Saved data entries:
============================================================
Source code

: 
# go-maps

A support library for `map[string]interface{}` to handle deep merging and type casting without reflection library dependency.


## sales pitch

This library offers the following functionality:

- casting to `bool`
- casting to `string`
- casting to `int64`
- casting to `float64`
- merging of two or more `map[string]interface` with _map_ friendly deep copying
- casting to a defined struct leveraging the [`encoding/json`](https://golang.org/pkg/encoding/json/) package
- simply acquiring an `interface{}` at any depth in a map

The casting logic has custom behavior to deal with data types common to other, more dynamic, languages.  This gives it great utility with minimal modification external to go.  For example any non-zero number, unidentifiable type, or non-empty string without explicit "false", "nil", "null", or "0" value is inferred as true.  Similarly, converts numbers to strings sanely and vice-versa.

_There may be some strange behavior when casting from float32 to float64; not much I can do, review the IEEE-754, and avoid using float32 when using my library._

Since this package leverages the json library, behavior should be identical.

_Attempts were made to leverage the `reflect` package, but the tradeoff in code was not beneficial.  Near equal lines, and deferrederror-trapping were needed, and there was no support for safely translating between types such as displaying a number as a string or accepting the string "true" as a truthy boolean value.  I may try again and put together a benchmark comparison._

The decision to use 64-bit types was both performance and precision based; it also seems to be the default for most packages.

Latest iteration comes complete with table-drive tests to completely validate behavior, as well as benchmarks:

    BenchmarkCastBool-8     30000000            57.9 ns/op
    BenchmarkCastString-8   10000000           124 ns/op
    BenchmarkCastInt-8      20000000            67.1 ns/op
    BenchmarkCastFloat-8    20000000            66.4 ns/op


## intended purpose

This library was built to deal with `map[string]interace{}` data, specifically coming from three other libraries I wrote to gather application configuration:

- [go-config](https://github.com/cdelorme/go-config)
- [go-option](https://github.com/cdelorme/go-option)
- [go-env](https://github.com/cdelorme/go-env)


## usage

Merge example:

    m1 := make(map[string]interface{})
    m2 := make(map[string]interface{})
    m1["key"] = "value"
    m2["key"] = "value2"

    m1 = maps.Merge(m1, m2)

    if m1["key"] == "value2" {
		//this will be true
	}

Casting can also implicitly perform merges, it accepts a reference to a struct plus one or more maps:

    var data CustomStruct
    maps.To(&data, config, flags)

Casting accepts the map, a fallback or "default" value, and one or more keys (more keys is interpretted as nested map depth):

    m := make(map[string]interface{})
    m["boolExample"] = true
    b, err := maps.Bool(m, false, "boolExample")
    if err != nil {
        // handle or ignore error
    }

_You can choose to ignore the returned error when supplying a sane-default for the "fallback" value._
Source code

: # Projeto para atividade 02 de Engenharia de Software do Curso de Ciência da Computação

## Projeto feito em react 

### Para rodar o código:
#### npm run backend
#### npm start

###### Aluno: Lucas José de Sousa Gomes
============================================================
What you should do: Could you reproduce every item above with "sales pitch" replaced by "feature overview" and everything else left unchanged?

The answer:
Source code

: 
# go-maps

A support library for `map[string]interface{}` to handle deep merging and type casting without reflection library dependency.


## feature overview

This library offers the following functionality:

- casting to `bool`
- casting to `string`
- casting to `int64`
- casting to `float64`
- merging of two or more `map[string]interface` with _map_ friendly deep copying
- casting to a defined struct leveraging the [`encoding/json`](https://golang.org/pkg/encoding/json/) package
- simply acquiring an `interface{}` at any depth in a map

The casting logic has custom behavior to deal with data types common to other, more dynamic, languages.  This gives it great utility with minimal modification external to go.  For example any non-zero number, unidentifiable type, or non-empty string without explicit "false", "nil", "null", or "0" value is inferred as true.  Similarly, converts numbers to strings sanely and vice-versa.

_There may be some strange behavior when casting from float32 to float64; not much I can do, review the IEEE-754, and avoid using float32 when using my library._

Since this package leverages the json library, behavior should be identical.

_Attempts were made to leverage the `reflect` package, but the tradeoff in code was not beneficial.  Near equal lines, and deferrederror-trapping were needed, and there was no support for safely translating between types such as displaying a number as a string or accepting the string "true" as a truthy boolean value.  I may try again and put together a benchmark comparison._

The decision to use 64-bit types was both performance and precision based; it also seems to be the default for most packages.

Latest iteration comes complete with table-drive tests to completely validate behavior, as well as benchmarks:

    BenchmarkCastBool-8     30000000            57.9 ns/op
    BenchmarkCastString-8   10000000           124 ns/op
    BenchmarkCastInt-8      20000000            67.1 ns/op
    BenchmarkCastFloat-8    20000000            66.4 ns/op


## intended purpose

This library was built to deal with `map[string]interace{}` data, specifically coming from three other libraries I wrote to gather application configuration:

- [go-config](https://github.com/cdelorme/go-config)
- [go-option](https://github.com/cdelorme/go-option)
- [go-env](https://github.com/cdelorme/go-env)


## usage

Merge example:

    m1 := make(map[string]interface{})
    m2 := make(map[string]interface{})
    m1["key"] = "value"
    m2["key"] = "value2"

    m1 = maps.Merge(m1, m2)

    if m1["key"] == "value2" {
		//this will be true
	}

Casting can also implicitly perform merges, it accepts a reference to a struct plus one or more maps:

    var data CustomStruct
    maps.To(&data, config, flags)

Casting accepts the map, a fallback or "default" value, and one or more keys (more keys is interpretted as nested map depth):

    m := make(map[string]interface{})
    m["boolExample"] = true
    b, err := maps.Bool(m, false, "boolExample")
    if err != nil {
        // handle or ignore error
    }

_You can choose to ignore the returned error when supplying a sane-default for the "fallback" value._
Source code

: # Projeto para atividade 02 de Engenharia de Software do Curso de Ciência da Computação

## Projeto feito em react 

### Para rodar o código:
#### npm run backend
#### npm start

###### Aluno: Lucas José de Sousa Gomes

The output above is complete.